• [Instructions for the task]: Copy exactly the lines of the records below, and only those lines, beginning with the line that contains "Posso conquistar um R" and ending with the line that contains "Huile d’Argousier".
Provided material: Begin
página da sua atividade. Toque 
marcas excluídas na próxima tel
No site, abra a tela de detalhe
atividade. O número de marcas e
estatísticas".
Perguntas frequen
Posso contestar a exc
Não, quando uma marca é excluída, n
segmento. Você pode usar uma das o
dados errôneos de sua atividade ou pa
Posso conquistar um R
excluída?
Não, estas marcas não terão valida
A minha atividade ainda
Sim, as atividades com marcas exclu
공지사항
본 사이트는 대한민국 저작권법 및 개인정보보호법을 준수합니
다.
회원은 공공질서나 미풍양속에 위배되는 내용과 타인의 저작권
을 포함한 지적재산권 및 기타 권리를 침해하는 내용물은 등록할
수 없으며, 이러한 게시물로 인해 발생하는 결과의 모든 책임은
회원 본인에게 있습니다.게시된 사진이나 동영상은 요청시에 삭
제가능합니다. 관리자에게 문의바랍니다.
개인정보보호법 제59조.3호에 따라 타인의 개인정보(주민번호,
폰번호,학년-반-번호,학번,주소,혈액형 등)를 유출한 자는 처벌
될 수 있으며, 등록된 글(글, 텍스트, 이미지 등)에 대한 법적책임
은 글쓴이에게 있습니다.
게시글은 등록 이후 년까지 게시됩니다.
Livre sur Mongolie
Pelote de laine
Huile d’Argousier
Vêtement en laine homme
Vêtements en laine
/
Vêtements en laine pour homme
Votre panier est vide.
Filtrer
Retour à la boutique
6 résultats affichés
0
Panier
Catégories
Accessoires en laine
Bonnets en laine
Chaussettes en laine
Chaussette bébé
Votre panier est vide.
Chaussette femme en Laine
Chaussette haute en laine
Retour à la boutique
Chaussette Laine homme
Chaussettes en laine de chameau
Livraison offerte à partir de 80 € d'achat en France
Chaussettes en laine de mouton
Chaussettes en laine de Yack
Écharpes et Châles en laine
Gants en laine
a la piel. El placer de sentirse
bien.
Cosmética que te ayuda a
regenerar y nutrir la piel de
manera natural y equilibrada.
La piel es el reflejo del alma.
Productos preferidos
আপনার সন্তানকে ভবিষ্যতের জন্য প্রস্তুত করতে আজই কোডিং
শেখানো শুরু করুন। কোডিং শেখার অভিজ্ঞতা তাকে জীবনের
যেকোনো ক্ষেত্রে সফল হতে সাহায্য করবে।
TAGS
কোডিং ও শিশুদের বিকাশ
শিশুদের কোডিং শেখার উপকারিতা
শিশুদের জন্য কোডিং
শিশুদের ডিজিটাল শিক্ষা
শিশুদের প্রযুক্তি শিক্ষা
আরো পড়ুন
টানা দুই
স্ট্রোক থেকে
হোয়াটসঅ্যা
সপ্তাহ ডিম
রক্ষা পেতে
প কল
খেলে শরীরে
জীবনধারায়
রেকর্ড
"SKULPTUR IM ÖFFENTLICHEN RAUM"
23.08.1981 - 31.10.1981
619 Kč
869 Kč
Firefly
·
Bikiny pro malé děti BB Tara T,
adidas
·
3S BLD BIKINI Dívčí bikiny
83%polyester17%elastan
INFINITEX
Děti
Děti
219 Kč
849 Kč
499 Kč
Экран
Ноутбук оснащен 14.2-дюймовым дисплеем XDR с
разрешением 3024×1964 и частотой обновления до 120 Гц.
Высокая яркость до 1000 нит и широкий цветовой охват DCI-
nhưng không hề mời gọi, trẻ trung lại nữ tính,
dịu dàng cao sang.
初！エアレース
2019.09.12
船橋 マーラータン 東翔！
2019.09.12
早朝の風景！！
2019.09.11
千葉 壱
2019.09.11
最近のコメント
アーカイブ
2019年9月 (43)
Provided material: End
• [Exercise output]:
Posso conquistar um R
excluída?
Não, estas marcas não terão valida
A minha atividade ainda
Sim, as atividades com marcas exclu
공지사항
본 사이트는 대한민국 저작권법 및 개인정보보호법을 준수합니
다.
회원은 공공질서나 미풍양속에 위배되는 내용과 타인의 저작권
을 포함한 지적재산권 및 기타 권리를 침해하는 내용물은 등록할
수 없으며, 이러한 게시물로 인해 발생하는 결과의 모든 책임은
회원 본인에게 있습니다.게시된 사진이나 동영상은 요청시에 삭
제가능합니다. 관리자에게 문의바랍니다.
개인정보보호법 제59조.3호에 따라 타인의 개인정보(주민번호,
폰번호,학년-반-번호,학번,주소,혈액형 등)를 유출한 자는 처벌
될 수 있으며, 등록된 글(글, 텍스트, 이미지 등)에 대한 법적책임
은 글쓴이에게 있습니다.
게시글은 등록 이후 년까지 게시됩니다.
Livre sur Mongolie
Pelote de laine
Huile d’Argousier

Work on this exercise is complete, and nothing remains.